Posted: Wednesday, December 14, 2011 8:03 pm

Members of Symposium Club met recently in the home of Rosalee Thompson near Union City.
Diane Riley, co-hostess, served jam cake and peppermint ice cream.
Barbara Jones presented the program on Longwood.
Longwood, a house in Natchez, Miss., epitomizes the rise and fall of the prosperity of southern planters better than any other. Once the oldest city on the Mississippi River,  Natchez had the largest concentration of antebellum structures and boasted over 500 millionaires. Longwood stands today as a hollow shell of a Moorish castle hiding itself in a primeval forest.
Dr. Haller Nutt was building this home for his wife and children. It is six stories high. Each story a little smaller than its lower one, until the floor becomes a tower. There are no halls in the octagonal house. On the ground floor the rotunda, made up of eight large octagonal rooms, is open to the glassed-in tower.
Early work was done by slaves but later, skilled labor was brought in from Philadelphia. A shot at Fort Sumter ended it all. When the Philadelphia men heard of it, they dropped their tools and headed back north. Orders had been placed for statuary, a marble staircase, silver and linens in many of the countries of Europe.  Orders had also gone out for furniture of walnut, mahogany and rosewood and to cabinet makers in New Orleans, New York and Philadelphia. Today, visitors can see the old tools, cans of paint and shipping crates of a few pieces just where they were dropped.

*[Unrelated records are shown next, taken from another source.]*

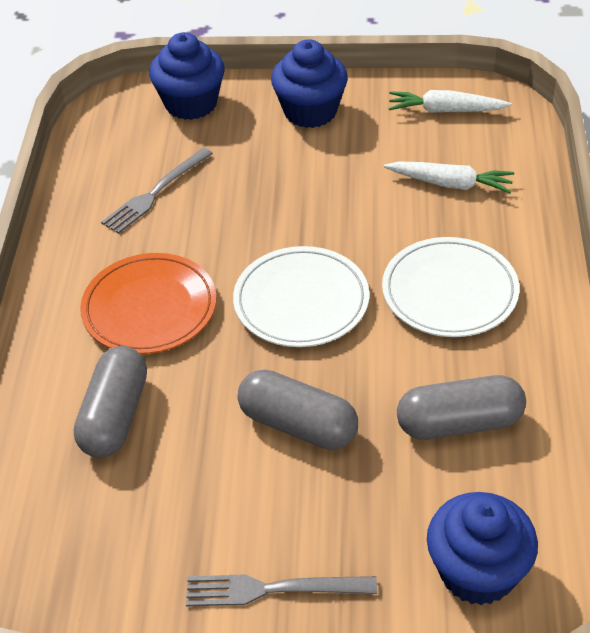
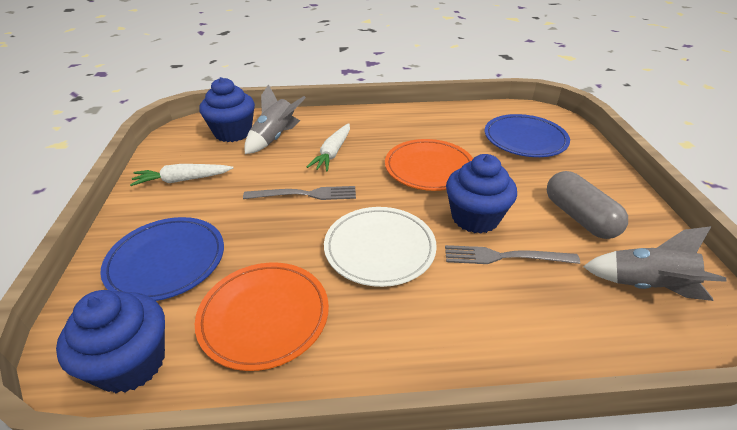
blue plate: 0 -> 2
grey capsule: 3 -> 1
grey rocket: 0 -> 2
orange plate: 1 -> 2
white plate: 2 -> 1

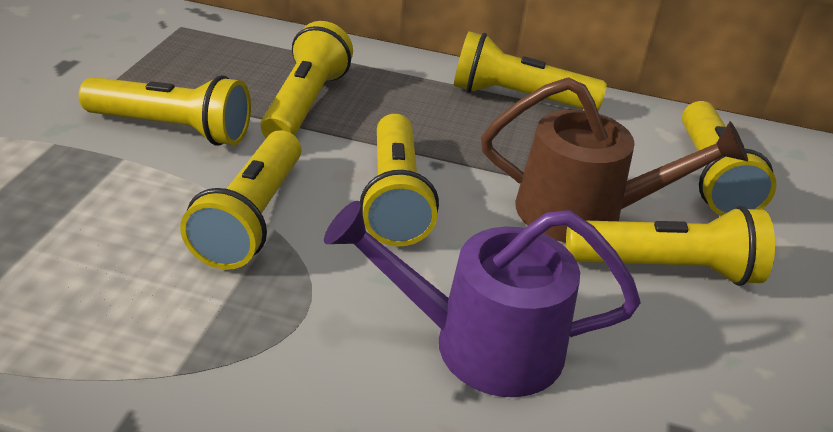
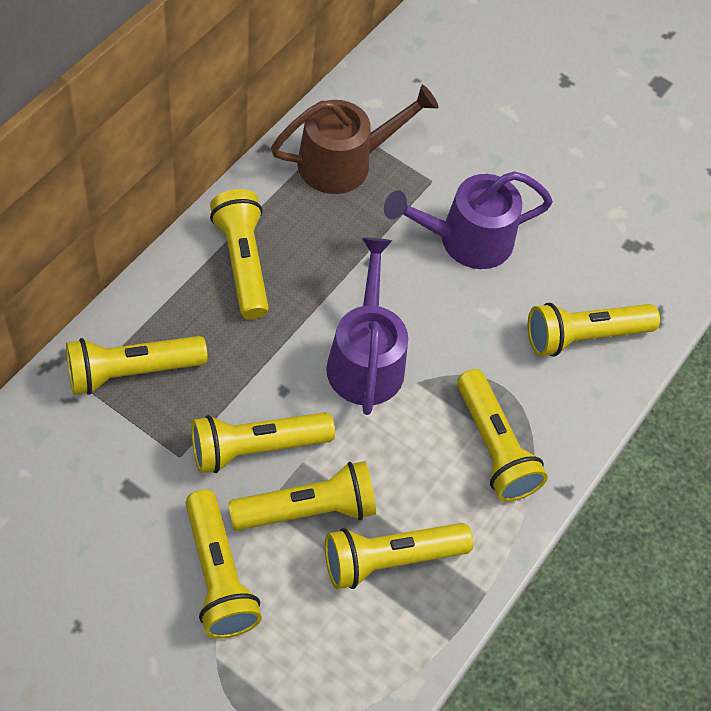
purple watering can: 1 -> 2
yellow flashlight: 7 -> 8

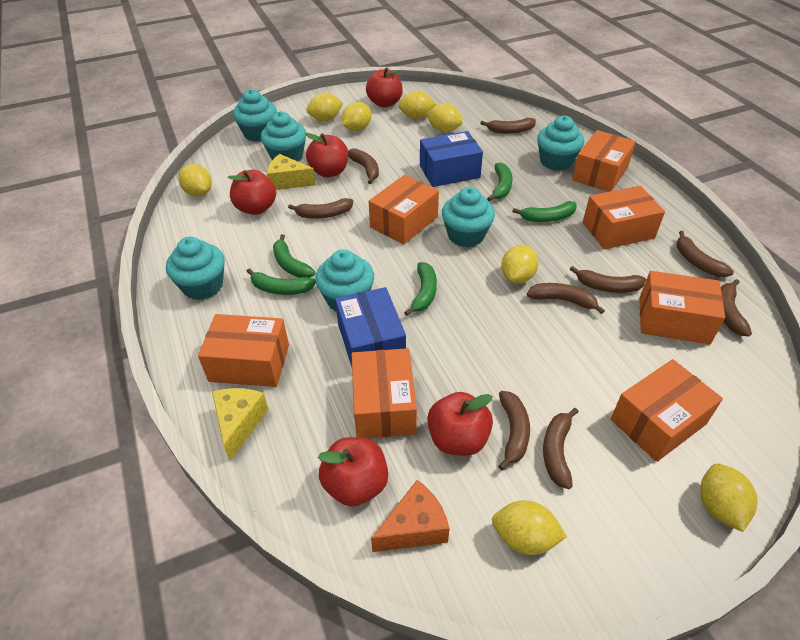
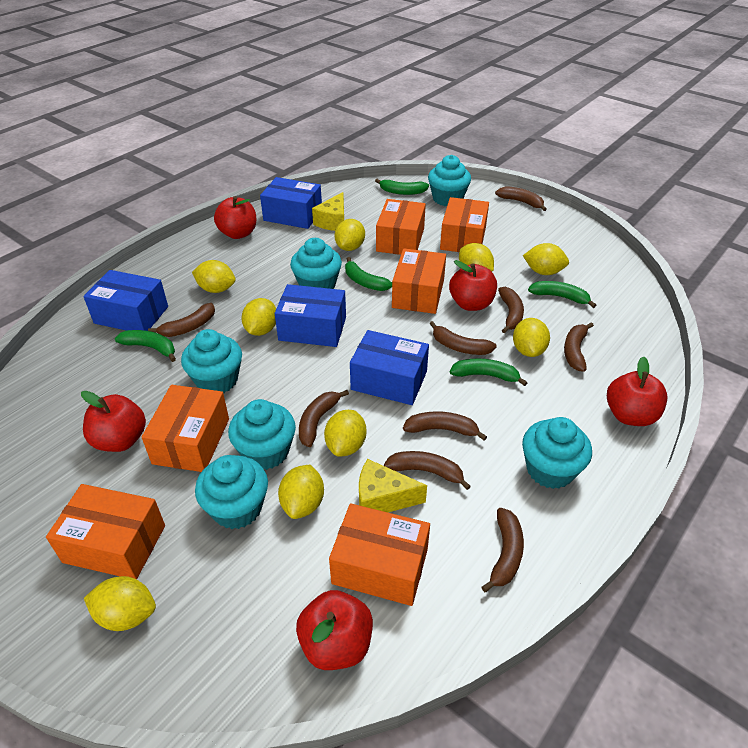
blue box: 2 -> 4
orange box: 7 -> 6
orange cheese: 1 -> 0
yellow lemon: 8 -> 9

Dr. Nutt died in 1864, just before the end of the war. Before his death, he had everything boarded up except for the basement floor, and he and his family moved into this. His heirs sold the property in 1968 to Mr. and Mrs. Kelly McAdams. The McAdams Foundation deeded Longwood to the Pilgrimage Garden Club in Natchez as a gift. In April, 1970, it was designated as a national historic landmark.